Well, Klinger got Potter to place the order and took him back to bed.
But that was just the beginning. It seemed everyone in camp suddenly needed Potter for some purpose, and every time he was summoned, he had managed to catch up to the previous interruption of his sleep. I guess it was one of those situations where real–world interruptions simply weave their way into a person's dreams.
Winchester was the first to call upon Potter after Klinger got him back to his quarters. Winchester needed carbon paper for his financial paperwork, and the carbon paper was kept in a safe. Only Potter knew the combination.
In Potter's condition, I always wondered how he managed to provide the right safe combination, but somehow he did, and Winchester got him back to his quarters.
Then Hot Lips, upon learning of the helicopter, decided to order it to bring the lotion that would ease her painful itching. Once again, that was a job for Colonel Potter, whose overburdened mind had to balance the two previous visits to his tent and Hot Lips' account of her need for the lotion.

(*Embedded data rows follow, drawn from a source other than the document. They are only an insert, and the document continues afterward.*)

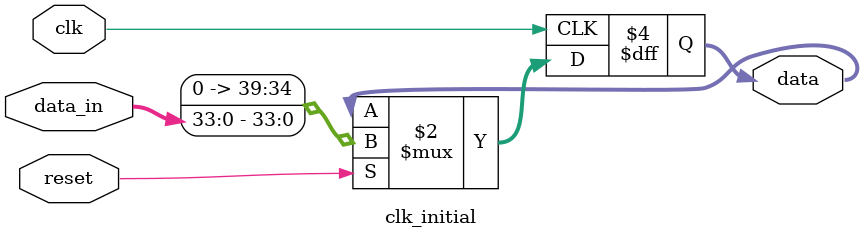
<source format=v>
`timescale 1ns / 1ps
module clk_initial(clk,reset,data_in,data);

input clk,reset;
input [33:0]data_in;
output reg [39:0]data ;

always @(posedge clk)
begin
if (reset)
begin
data<={6'd0,data_in};
end
end

endmodule

</source>
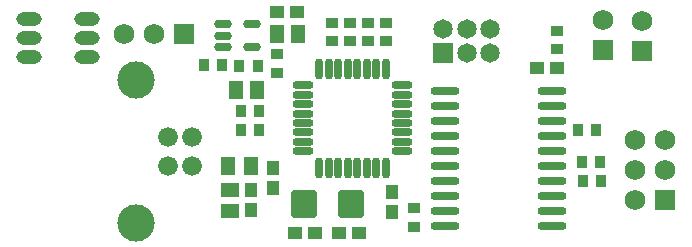
<source format=gts>
G04 Layer_Color=8388736*
%FSLAX24Y24*%
%MOIN*%
G70*
G01*
G75*
%ADD48R,0.0414X0.0335*%
%ADD49R,0.0335X0.0414*%
%ADD50O,0.0965X0.0296*%
%ADD51R,0.0454X0.0414*%
%ADD52R,0.0414X0.0454*%
G04:AMPARAMS|DCode=53|XSize=96.5mil|YSize=88.7mil|CornerRadius=15.4mil|HoleSize=0mil|Usage=FLASHONLY|Rotation=90.000|XOffset=0mil|YOffset=0mil|HoleType=Round|Shape=RoundedRectangle|*
%AMROUNDEDRECTD53*
21,1,0.0965,0.0579,0,0,90.0*
21,1,0.0657,0.0887,0,0,90.0*
1,1,0.0308,0.0289,0.0329*
1,1,0.0308,0.0289,-0.0329*
1,1,0.0308,-0.0289,-0.0329*
1,1,0.0308,-0.0289,0.0329*
%
%ADD53ROUNDEDRECTD53*%
%ADD54O,0.0709X0.0276*%
%ADD55O,0.0276X0.0709*%
%ADD56R,0.0513X0.0631*%
%ADD57O,0.0591X0.0296*%
%ADD58R,0.0631X0.0513*%
%ADD59R,0.0473X0.0611*%
%ADD60O,0.0847X0.0454*%
%ADD61C,0.0690*%
%ADD62R,0.0690X0.0690*%
%ADD63C,0.0650*%
%ADD64R,0.0650X0.0650*%
%ADD65R,0.0690X0.0690*%
%ADD66C,0.0660*%
%ADD67C,0.1241*%
D48*
X40876Y33819D02*
D03*
Y34429D02*
D03*
X36102Y27904D02*
D03*
Y28514D02*
D03*
X35177Y34085D02*
D03*
Y34695D02*
D03*
X34577Y34085D02*
D03*
Y34695D02*
D03*
X33976Y34085D02*
D03*
Y34695D02*
D03*
X33376Y34695D02*
D03*
Y34085D02*
D03*
X31555Y33651D02*
D03*
Y33041D02*
D03*
D49*
X41565Y31112D02*
D03*
X42175D02*
D03*
X42323Y30049D02*
D03*
X41713D02*
D03*
X42342Y29439D02*
D03*
X41732D02*
D03*
X29714Y33278D02*
D03*
X29104D02*
D03*
X30945Y31742D02*
D03*
X30335D02*
D03*
X30945Y31132D02*
D03*
X30335D02*
D03*
X30905Y33258D02*
D03*
X30295D02*
D03*
D50*
X40728Y27917D02*
D03*
Y28417D02*
D03*
Y28917D02*
D03*
Y29417D02*
D03*
Y29917D02*
D03*
Y30417D02*
D03*
Y30917D02*
D03*
Y31417D02*
D03*
Y31917D02*
D03*
Y32417D02*
D03*
X37146Y27917D02*
D03*
Y28417D02*
D03*
Y28917D02*
D03*
Y29417D02*
D03*
Y29917D02*
D03*
Y30417D02*
D03*
Y30917D02*
D03*
Y31417D02*
D03*
Y31917D02*
D03*
Y32417D02*
D03*
D51*
X40207Y33199D02*
D03*
X40876D02*
D03*
X32156Y27677D02*
D03*
X32825D02*
D03*
X34281Y27676D02*
D03*
X33612D02*
D03*
X32224Y35049D02*
D03*
X31555D02*
D03*
D52*
X35374Y28396D02*
D03*
Y29065D02*
D03*
X31398Y29183D02*
D03*
Y29852D02*
D03*
X30669Y29124D02*
D03*
Y28455D02*
D03*
D53*
X34006Y28671D02*
D03*
X32431D02*
D03*
D54*
X32411Y30413D02*
D03*
Y30728D02*
D03*
Y31043D02*
D03*
Y31358D02*
D03*
Y31673D02*
D03*
Y31988D02*
D03*
Y32303D02*
D03*
Y32618D02*
D03*
X35719D02*
D03*
Y32303D02*
D03*
Y31988D02*
D03*
Y31673D02*
D03*
Y31358D02*
D03*
Y31043D02*
D03*
Y30728D02*
D03*
Y30413D02*
D03*
D55*
X32963Y33169D02*
D03*
X33278D02*
D03*
X33593D02*
D03*
X33907D02*
D03*
X34222D02*
D03*
X34537D02*
D03*
X34852D02*
D03*
X35167D02*
D03*
Y29862D02*
D03*
X34852D02*
D03*
X34537D02*
D03*
X34222D02*
D03*
X33907D02*
D03*
X33593D02*
D03*
X33278D02*
D03*
X32963D02*
D03*
D56*
X30896Y32470D02*
D03*
X30187D02*
D03*
X31555Y34341D02*
D03*
X32264D02*
D03*
D57*
X29744Y33898D02*
D03*
X30728D02*
D03*
X29744Y34646D02*
D03*
X30728D02*
D03*
X29744Y34272D02*
D03*
D58*
X29970Y29124D02*
D03*
Y28415D02*
D03*
D59*
X30669Y29911D02*
D03*
X29921D02*
D03*
D60*
X25217Y33563D02*
D03*
Y34193D02*
D03*
Y34823D02*
D03*
X23287Y33563D02*
D03*
Y34193D02*
D03*
Y34823D02*
D03*
D61*
X43488Y30799D02*
D03*
X44488D02*
D03*
X43488Y29799D02*
D03*
Y28799D02*
D03*
X44488Y29799D02*
D03*
X43730Y34760D02*
D03*
X42421Y34789D02*
D03*
X27451Y34331D02*
D03*
X26451D02*
D03*
D62*
X44488Y28799D02*
D03*
X43730Y33760D02*
D03*
X42421Y33789D02*
D03*
D63*
X38661Y34478D02*
D03*
Y33691D02*
D03*
X37874Y34478D02*
D03*
X37087D02*
D03*
X37874Y33691D02*
D03*
D64*
X37087D02*
D03*
D65*
X28451Y34331D02*
D03*
D66*
X28715Y29919D02*
D03*
X27927D02*
D03*
X28715Y30904D02*
D03*
X27927D02*
D03*
D67*
X26860Y28041D02*
D03*
Y32782D02*
D03*
M02*

</source>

"Medicine? Who's sick?" Potter inquired.
Hot Lips replied that no one was sick, but she had a severe inflammation on her buttocks. In his condition, Potter began reminiscing about a time when he got what he called "rump rots" during World War I when he was pinned down all night in a wet foxhole. Comparing his experience to Hot Lips, he observed, "That cute little caboose of yours must be red as a beet."
As it turned out Klinger had just finished putting the P.A. system together again, and the conversation had been broadcast all over camp.
Now everyone knew Hot Lips' little secret — except Potter, who would have no recall of that interruption — or any other interruption — of his pill–induced slumber the next day.